> _练习任务_
a) 在关于TiDB部署报错的讨论文本中,回复者说自己的虚拟机在cgroup方面做过什么配置?
b) 请接着关于TiDB部署报错的讨论文本的最后一句往下续写。

> _展示文本_
感觉是目录权限的玩呢提,部署配置文件是什么啊?

em…是按照官网步骤来的:
https://docs.pingcap.com/zh/tidb-in-kubernetes/stable/get-started

cgroup 有什么特殊配置? TiDB 一些特性需要首先读取节点的内存信息

没有做过什么配置,是新装的虚拟机

#subsys_name hierarchy num_cgroups enabled
cpuset 9 64 1
cpu 6 182 1
cpuacct 6 182 1
blkio 5 182 1
memory 7 276 1
devices 4 183 1
freezer 11 65 1
net_cls 2 64 1
perf_event 3 64 1
net_prio 2 64 1
hugetlb 12 64 1
pids 8 187 1
rdma 13 6 1
misc 10 1 1

你在虚拟机里直接创建一个docker容器试下,看有报错么?我怀疑可能是因为你是docker in 虚拟机,而官方文档是直接docker跑在本地

这样可以证明吗?
root@ubuntu:/home/cxd# docker images
REPOSITORY TAG IMAGE ID CREATED SIZE
hello-world latest feb5d9fea6a5 19 months ago 13.3kB
kindest/node 094599011731 2 years ago 1.17GB
root@ubuntu:/home/cxd# docker run hello-world

Hello from Docker!

> _原始数据_
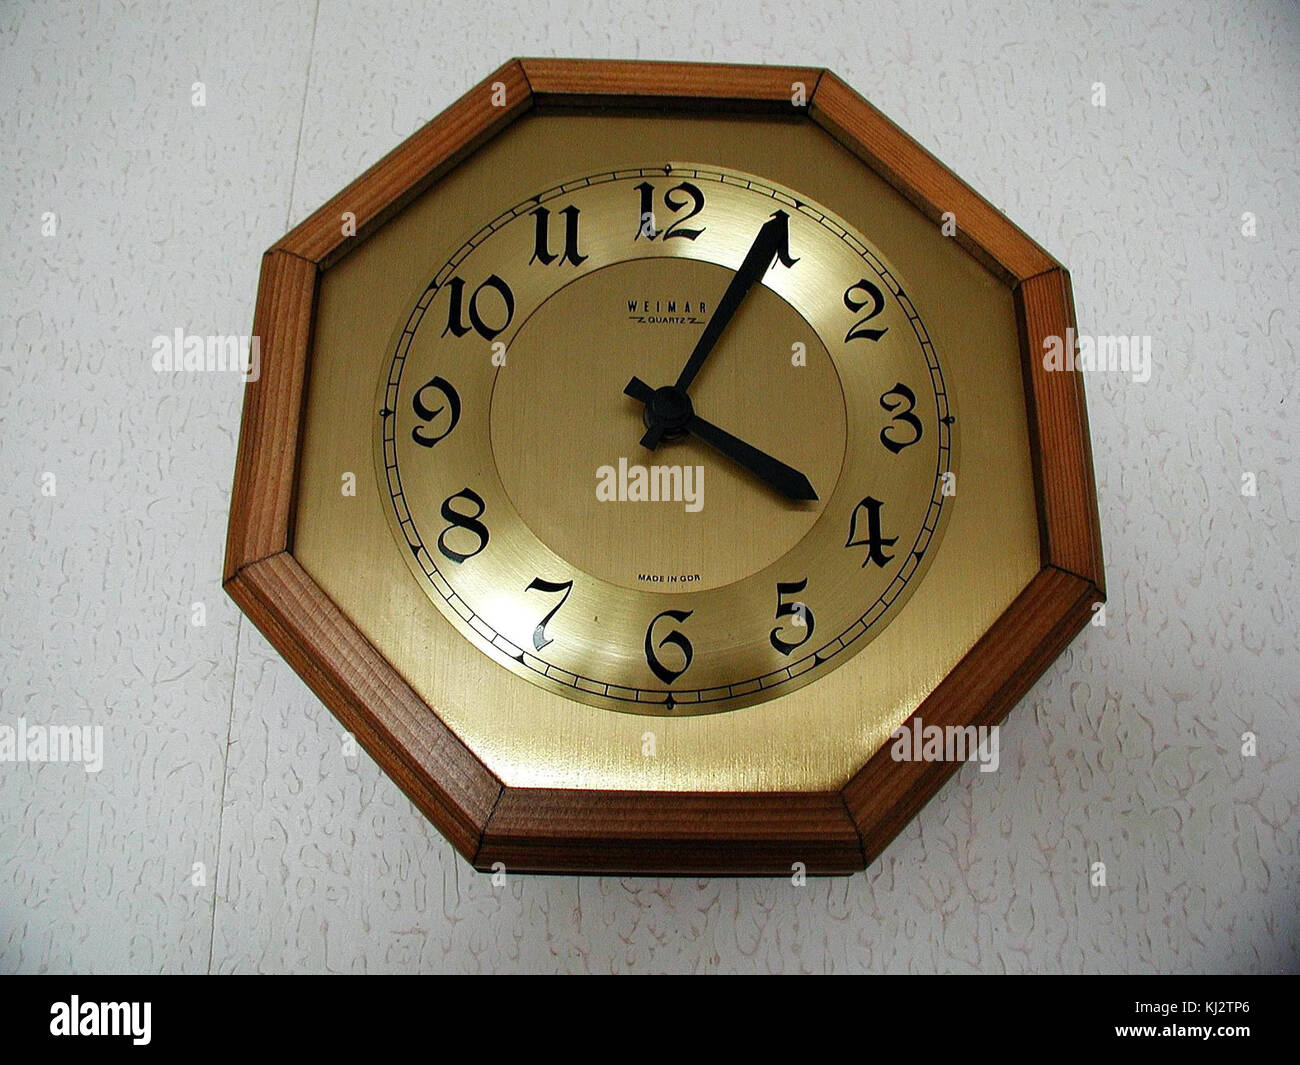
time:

> _参考答案_
a) 没有做过任何配置,是新装的虚拟机。

b)
This message shows that your installation appears to be working correctly.

To generate this message, Docker took the following steps:

  1. The Docker client contacted the Docker daemon.
  2. The Docker daemon pulled the “hello-world” image from the Docker Hub.
    (amd64)
  3. The Docker daemon created a new container from that image which runs the
    executable that produces the output you are currently reading.
  4. The Docker daemon streamed that output to the Docker client, which sent it
    to your terminal.

To try something more ambitious, you can run an Ubuntu container with:
$ docker run -it ubuntu bash

Share images, automate workflows, and more with a free Docker ID:
https://hub.docker.com/

For more examples and ideas, visit:
Overview | Docker Documentation

root@ubuntu:/home/cxd#

报错来自 https://github.com/pingcap/tidb/blob/v6.5.0/tidb-server/main.go#L614-L615, 看这个包是用来 “Automatically set GOMAXPROCS to match Linux container CPU quota.” , 猜测还是 VM 环境导致的。